Exercise objective:
Search the data for "from". Return each matching line.

(Available records)

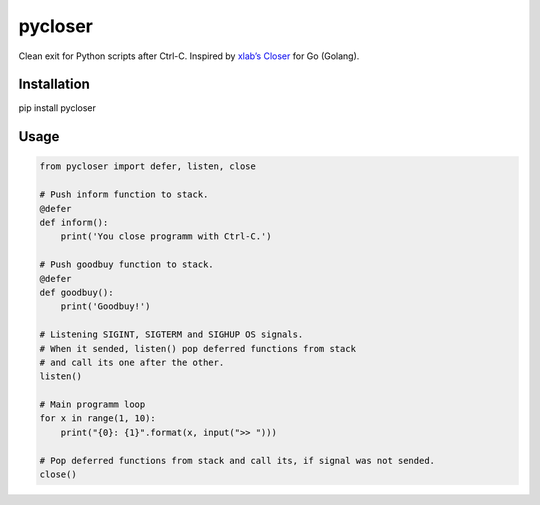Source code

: pycloser
========

Сlean exit for Python scripts after Ctrl-C. Inspired by `xlab’s Closer`_
for Go (Golang).

Installation
---------
pip install pycloser

Usage
---------

.. code:: python

    from pycloser import defer, listen, close

    # Push inform function to stack.
    @defer
    def inform():
        print('You close programm with Ctrl-C.')

    # Push goodbuy function to stack.
    @defer
    def goodbuy():
        print('Goodbuy!')

    # Listening SIGINT, SIGTERM and SIGHUP OS signals.
    # When it sended, listen() pop deferred functions from stack
    # and call its one after the other.
    listen()

    # Main programm loop
    for x in range(1, 10):
        print("{0}: {1}".format(x, input(">> ")))

    # Pop deferred functions from stack and call its, if signal was not sended.
    close()

.. _xlab’s Closer: https://github.com/xlab/closer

(End Available records)

Answer for the task:
    from pycloser import defer, listen, close
    # When it sended, listen() pop deferred functions from stack
    # Pop deferred functions from stack and call its, if signal was not sended.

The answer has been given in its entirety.